En un primer impulso iba a hablar de la guerra entre la ciencia y la fe, pero no tengo el espíritu para peleas. No se trata de vencedores ni vencidos y no estoy dispuesta a renunciar ni a lo que sé, ni a lo que creo.
La ciencia y la tecnología conforman aspectos extensísimos de la realidad y sus dominios tienden a aumentar, lo cual personalmente me parece apasionante. Pero el universo es aún más extenso, la ciencia ni ha llegado, ni podrá llegar a abarcarlo todo. Y en ese hueco infinito me permito la licencia de creer lo que quiera o lo que pueda.

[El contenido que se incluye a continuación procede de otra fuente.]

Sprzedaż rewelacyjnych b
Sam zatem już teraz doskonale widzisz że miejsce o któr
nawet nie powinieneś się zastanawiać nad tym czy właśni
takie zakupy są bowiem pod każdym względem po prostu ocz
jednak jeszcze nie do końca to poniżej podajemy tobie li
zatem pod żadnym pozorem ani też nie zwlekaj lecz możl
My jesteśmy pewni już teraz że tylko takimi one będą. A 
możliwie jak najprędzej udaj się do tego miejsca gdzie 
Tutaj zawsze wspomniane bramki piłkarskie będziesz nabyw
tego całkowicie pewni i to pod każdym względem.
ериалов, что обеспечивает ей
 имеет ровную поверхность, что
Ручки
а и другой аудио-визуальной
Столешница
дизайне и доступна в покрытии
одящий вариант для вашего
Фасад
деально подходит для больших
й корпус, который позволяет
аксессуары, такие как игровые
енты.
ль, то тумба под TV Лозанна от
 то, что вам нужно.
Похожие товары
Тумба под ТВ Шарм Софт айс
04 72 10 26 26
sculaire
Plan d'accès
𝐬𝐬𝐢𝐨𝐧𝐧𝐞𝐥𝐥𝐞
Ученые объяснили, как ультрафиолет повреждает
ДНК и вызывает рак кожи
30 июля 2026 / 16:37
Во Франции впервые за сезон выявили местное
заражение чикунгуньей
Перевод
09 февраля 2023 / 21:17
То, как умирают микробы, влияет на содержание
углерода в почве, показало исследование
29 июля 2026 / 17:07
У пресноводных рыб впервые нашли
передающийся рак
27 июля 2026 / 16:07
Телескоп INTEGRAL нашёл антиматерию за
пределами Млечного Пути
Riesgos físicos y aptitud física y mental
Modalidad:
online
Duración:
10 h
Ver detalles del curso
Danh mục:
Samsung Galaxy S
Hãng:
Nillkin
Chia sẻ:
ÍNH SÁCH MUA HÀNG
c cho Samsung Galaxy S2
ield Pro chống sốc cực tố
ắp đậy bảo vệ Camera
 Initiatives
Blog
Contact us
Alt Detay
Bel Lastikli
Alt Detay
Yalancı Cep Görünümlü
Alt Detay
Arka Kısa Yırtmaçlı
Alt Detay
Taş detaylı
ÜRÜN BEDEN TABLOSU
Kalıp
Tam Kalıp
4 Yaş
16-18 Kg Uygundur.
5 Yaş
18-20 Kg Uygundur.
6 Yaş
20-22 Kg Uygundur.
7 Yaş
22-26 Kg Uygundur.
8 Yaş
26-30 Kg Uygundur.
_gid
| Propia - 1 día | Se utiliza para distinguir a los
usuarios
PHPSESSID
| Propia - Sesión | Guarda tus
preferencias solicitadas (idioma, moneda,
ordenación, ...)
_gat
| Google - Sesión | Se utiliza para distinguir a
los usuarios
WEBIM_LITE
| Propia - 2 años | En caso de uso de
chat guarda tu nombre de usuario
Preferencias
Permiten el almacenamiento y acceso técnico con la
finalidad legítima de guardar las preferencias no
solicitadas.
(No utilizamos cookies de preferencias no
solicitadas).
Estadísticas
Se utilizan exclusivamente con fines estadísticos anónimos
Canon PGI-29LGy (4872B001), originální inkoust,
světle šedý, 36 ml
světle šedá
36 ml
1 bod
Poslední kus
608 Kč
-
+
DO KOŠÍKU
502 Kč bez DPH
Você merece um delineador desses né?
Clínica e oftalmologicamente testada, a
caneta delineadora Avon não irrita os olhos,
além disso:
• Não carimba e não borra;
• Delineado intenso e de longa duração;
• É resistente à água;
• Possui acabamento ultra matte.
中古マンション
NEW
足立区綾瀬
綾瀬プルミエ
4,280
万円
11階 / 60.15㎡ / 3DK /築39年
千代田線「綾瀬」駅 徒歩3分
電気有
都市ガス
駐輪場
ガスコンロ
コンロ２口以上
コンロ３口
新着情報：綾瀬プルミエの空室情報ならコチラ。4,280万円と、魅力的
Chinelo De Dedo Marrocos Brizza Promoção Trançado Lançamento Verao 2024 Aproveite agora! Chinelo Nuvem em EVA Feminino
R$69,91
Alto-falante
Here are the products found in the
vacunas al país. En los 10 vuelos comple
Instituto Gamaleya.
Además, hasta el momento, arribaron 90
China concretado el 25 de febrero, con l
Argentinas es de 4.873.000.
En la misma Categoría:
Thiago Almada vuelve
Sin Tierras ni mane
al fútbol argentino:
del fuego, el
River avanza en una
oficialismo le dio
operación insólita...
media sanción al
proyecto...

En mi opinión ciencia y fe pueden coexistir sin enfrentarse porque viven en mundos diferentes. Los problemas surgen cuando la fe se empeña en contradecir a la ciencia y cuando la ciencia pretende convertirse en una religión. Dos posturas igualmente ridículas. Personalmente la mayor dificultad la encuentro cuando la ortodoxia me pide que crea lo que para mí es increíble.
Dejando de lado la discordia, mi fe, con más o menos acierto, y aunque no tiene respuesta para todo, me proporciona una perspectiva y unas pautas que no me puede ofrecer la ciencia. En la fe tienen cabida aspectos como el misterio de la dignidad humana, la posibilidad del perdón, cómo se puede tener esperanza, dar un sentido más amplio al amor o la justicia, qué puedo hacer con mi libertad, por qué merece la pena vivir. Me propone un modelo de utopía que los cristianos llamamos el Reino de Dios, ‘que va a ser y que ya está siendo’, al que estoy llamada a colaborar. Y aunque no lo pueda demostrar científicamente, creo verdaderamente que merece la pena trabajar en la construcción de ese reino, aquí, ahora y hasta el final de los tiempos.
Así que espero que la ciencia siga avanzando con la inteligencia de los hombres y confío en que la Iglesia avance además con la ayuda de Dios.